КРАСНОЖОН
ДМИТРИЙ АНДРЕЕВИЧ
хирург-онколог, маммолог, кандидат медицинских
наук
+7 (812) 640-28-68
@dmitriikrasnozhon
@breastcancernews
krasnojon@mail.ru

━━━━

> [TASK TO COMPLETE]: Write out the full listing exactly as given.

> [REPLY]:
КРАСНОЖОН
ДМИТРИЙ АНДРЕЕВИЧ
хирург-онколог, маммолог, кандидат медицинских
наук
+7 (812) 640-28-68
@dmitriikrasnozhon
@breastcancernews
krasnojon@mail.ru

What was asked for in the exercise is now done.